POLECENIE -> Dopisz ciąg dalszy poniższego tekstu o grze przygodowej, zaczynając zaraz po jego ostatnim zdaniu.

FRAGMENT TEKSTU ->
Główna trudność gry nie polega nawet na zagadkach, ale fakcie, że gra stara się być dość realistyczna jeśli chodzi o działania jakie możemy podjąć. Tutaj nie ma jeszcze znanego z późniejszych gier aktywnego kursora, który pozwala odróżnić, które elementy są częścią rozgrywki a które wyłącznie tłem. W Univited dotknąć, obejrzeć, przesunąć czy zabrać możemy dosłownie wszystko i szybko przestajemy orientować się, które przedmioty będą nam potrzebne (samych noży w kuchni jest kilka rodzajów). Do tego nasz ekwipunek szybko się zapełnia więc i tak nie możemy zabrać wszystkiego. Pierwsza zasada przygodówek, że podnosimy każdy przedmiot, który nie jest przybity do podłogi (choć zdarzają się gry, w których i taki musimy zdobnyć ;)) tutaj nie ma zastosowania. Także mamy ze sobą masę badziewia, z którym nie wiadomo co zrobić i nawet klikanie wszystkiego na wszystkim (druga zasada przygodówek) może doprowadzić jedynie do szaleństwa.
Widzicie ważny przedmiot na tym obrazku? W samej grze widoczny może przez 2 sekundy.

A teraz? Jak widać Apple'owi gracze mieli trochę łatwiej

A zagadki w grze... no cóż bywają średnio logiczne. I tu pojawia się dziwny system podpowiedzi. Niektóre z nich występują w klasycznej formie np. listu, w którym znajdziemy wskazówkę, zwykle dość niejasną. Czasem narrator rzuci jakimś tekstem, który później (zwykle po fakcie) okazuje się przydatny. Ale do tych najtrudniejszych zagwozdek podpowiedzi nie ma żadnych.

Wspominałem jeszcze o systemie magii. W jednym z pomieszanie znajdujemy księgę z tajemniczymi słowami i ich wyjaśnieniem. W innym natomiast zwoje z dwoma zaklęciami, które składają się z trzech słów zawartych w tej księdze. I tak np. słowo INSTANTUM znaczy natychmiastowy, chwilowy, a taki ILLUMINARIS to światło lub rozjaśnić, a więc INSTANTUM ILLUMINARIS ABRAXAS (to ostatnie słowo uwalnia czar) oznacza wywołanie błyskawicy. Dostajemy jeszcze zaklęcie pozwalające na komunikację z... głowami, np. posągów, co zwykle skutkuje podpowiedzią. Dzięki tym zaklęciom udało mi się odkryć sporą część mapy, myślałem więc, że albo znajdę więcej takich zwojów, albo że sam będę musiał tak dobrać słowa by utworzyć zaklęcia. Fajny system, pomyślałem. Niestety, zgodnie z Zorkową tradycją pomysł ten zostaje zupełnie zmarnowany i prócz tych dwóch zaklęć i dosłownie kilku miejsc, gdzie można z nich skorzystać, nie dostaniemy nic więcej. Buuuuu!

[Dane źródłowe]
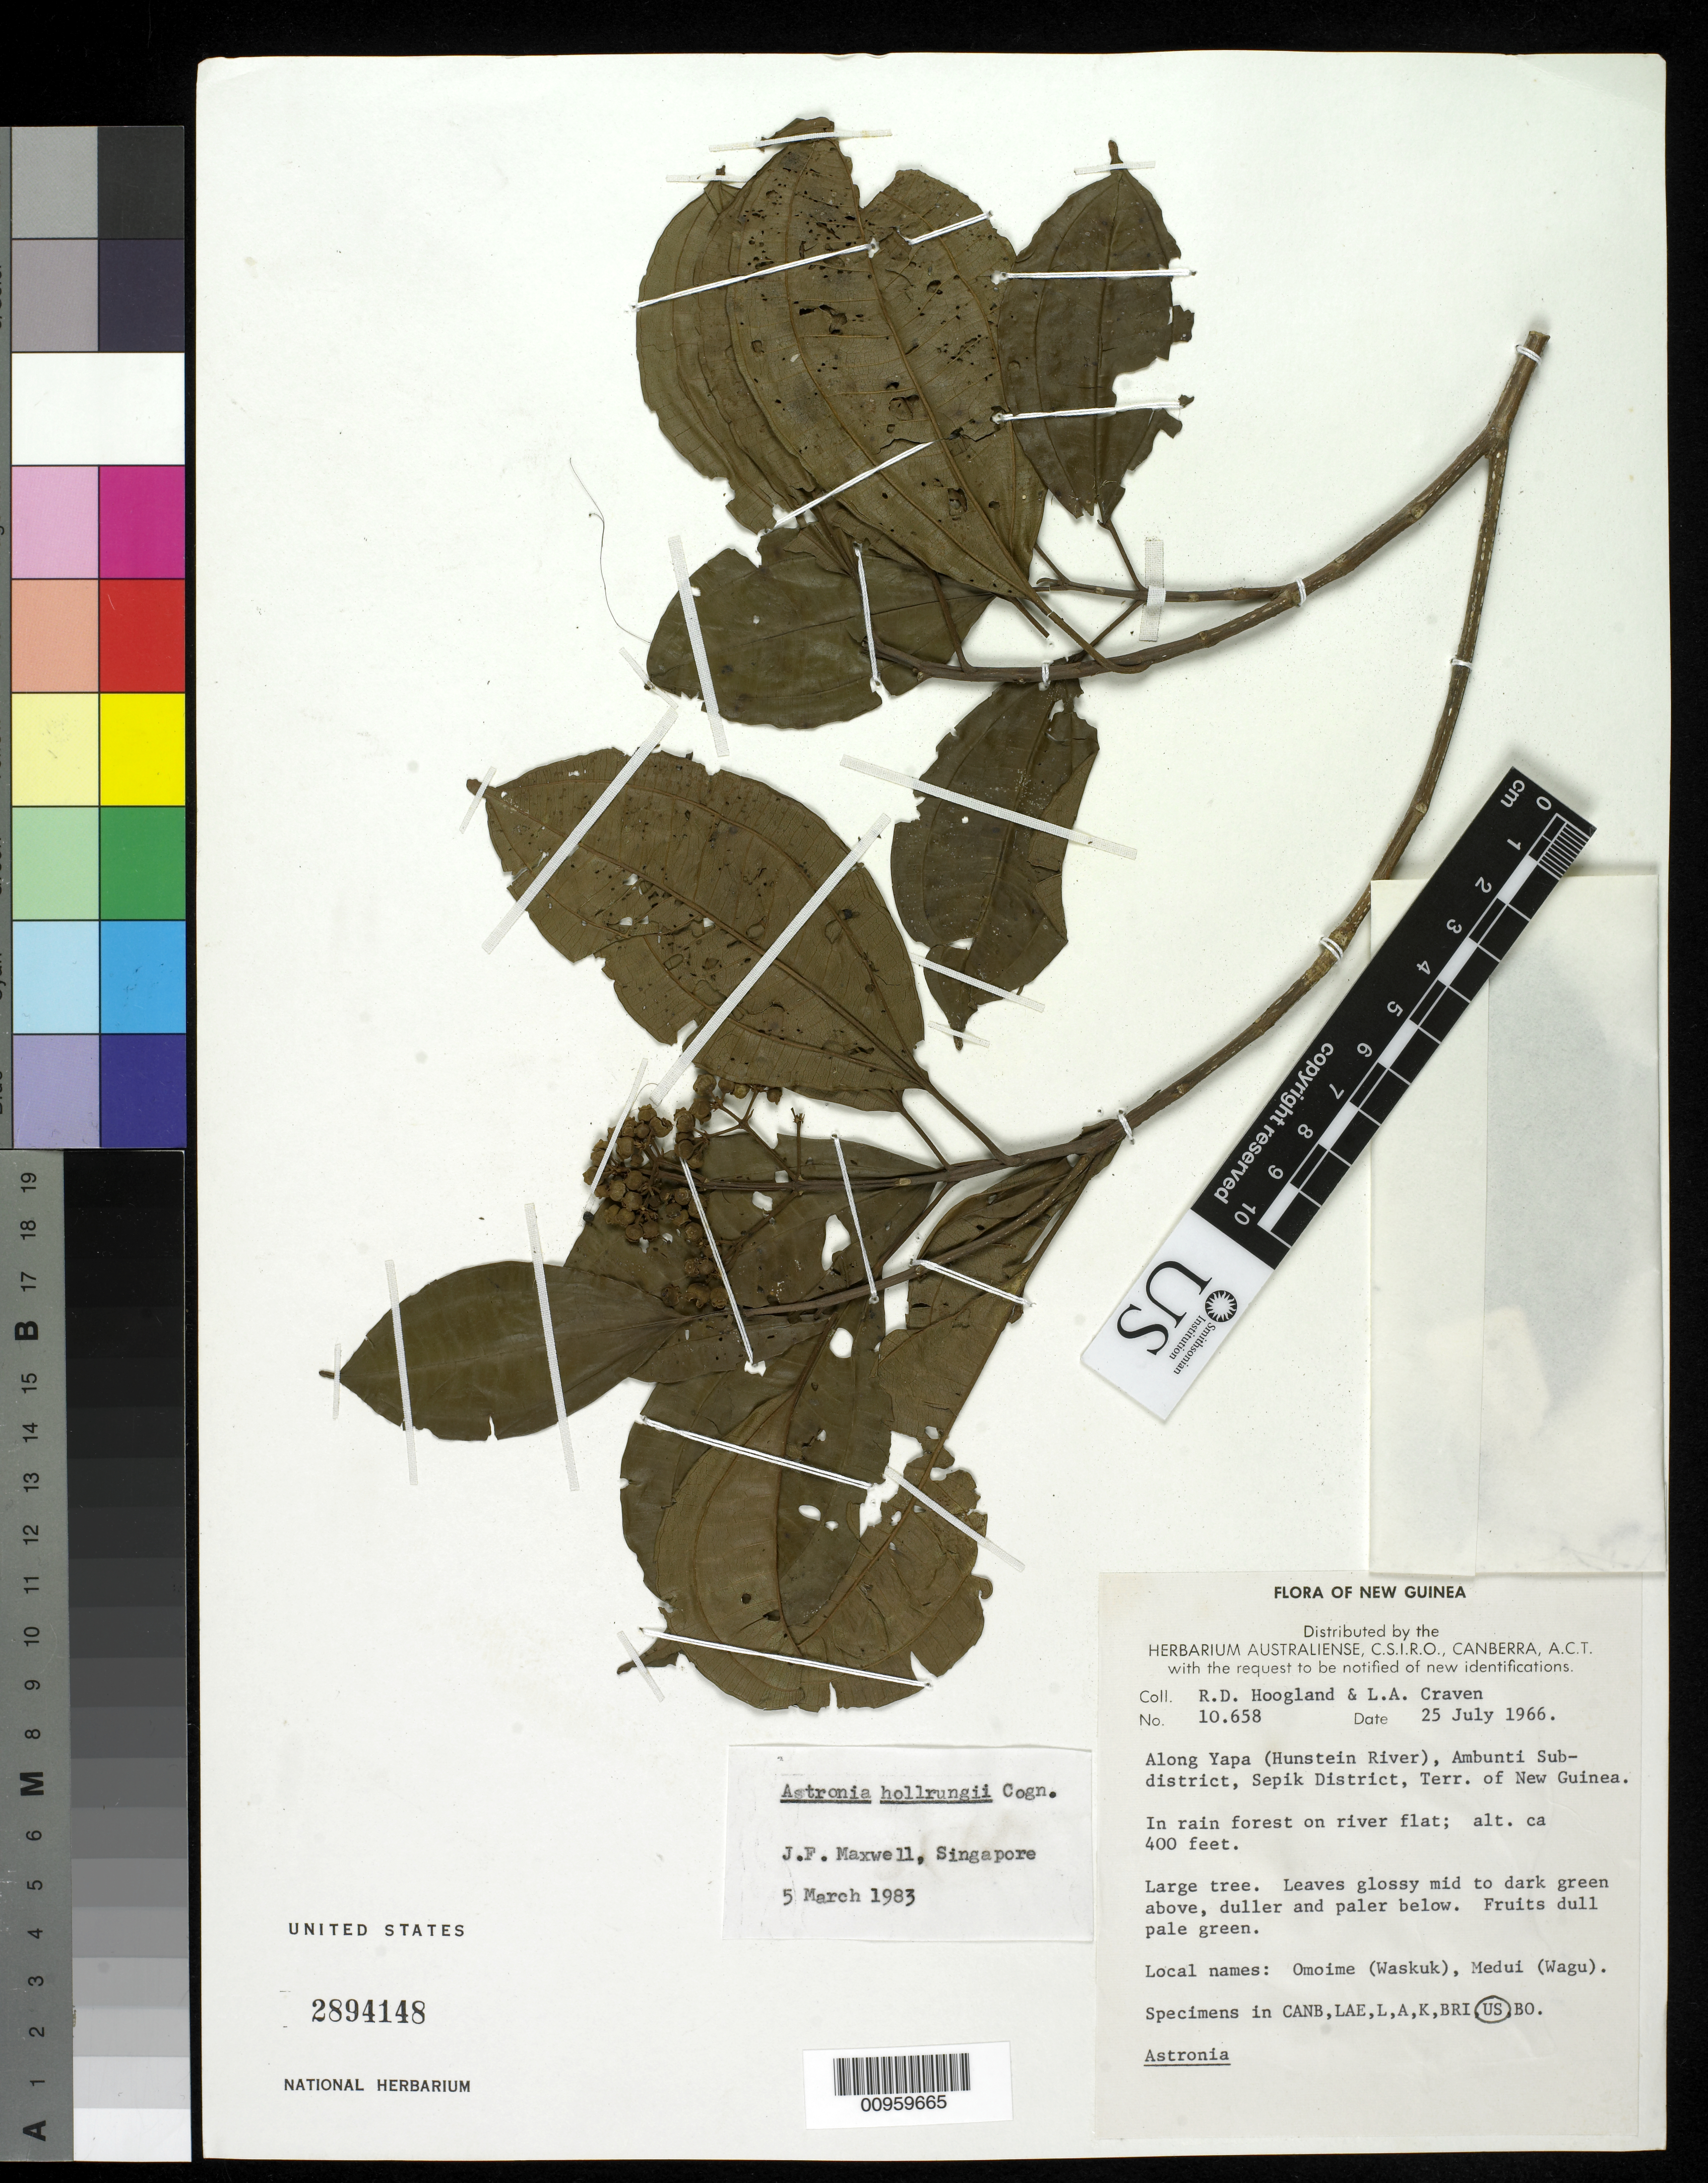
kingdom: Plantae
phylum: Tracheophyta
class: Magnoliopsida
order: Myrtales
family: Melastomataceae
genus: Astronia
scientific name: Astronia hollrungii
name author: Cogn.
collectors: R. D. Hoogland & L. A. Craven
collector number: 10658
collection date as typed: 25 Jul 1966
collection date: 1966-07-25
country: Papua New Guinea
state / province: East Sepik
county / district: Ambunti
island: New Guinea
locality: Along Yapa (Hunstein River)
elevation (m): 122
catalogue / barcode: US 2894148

ODPOWIEDŹ ->
Jedno z niewielu miejsc gdzie przyda się znajomość czarów

Także nastał moment, w którym się poddałem i postanowiłem zajrzeć do solucji. Oczywiście tylko raz, przecież oczywiste jest to, że tyle już dokonałem, że pewnie brakuje mi tylko tego jednego szczegóły by ruszyć naprzód. Ależ się myliłem. I choć w niektórych przypadkach byłem zły na siebie, że na coś nie wpadłem, jak w przypadku klucza umieszczonego w krześle (była tu klasyczna podpowiedź w książce, że "krzesło wie gdzie" - próbowałem rzucać czar gadania na wszystkie krzesła :)). Jednak w innych wypadkach uważam, że było dość nieuczciwe. Za przykład niech posłuży bukiet, który należało położyć przy jednym z grobów, by dzięki temu otworzyć tajne przejście. Jak to działa, czemu przy tym nagrobku, skoro jest ich więcej - ja na to odpowiedzi nie znalazłem. Tu też mamy przykład tych "dziwnych" podpowiedzi, gdzie narrator, przy oglądaniu bukietu, sugeruje, że nadawały by się by zabrać je na pogrzeb. Grób to jednak nie pogrzeb!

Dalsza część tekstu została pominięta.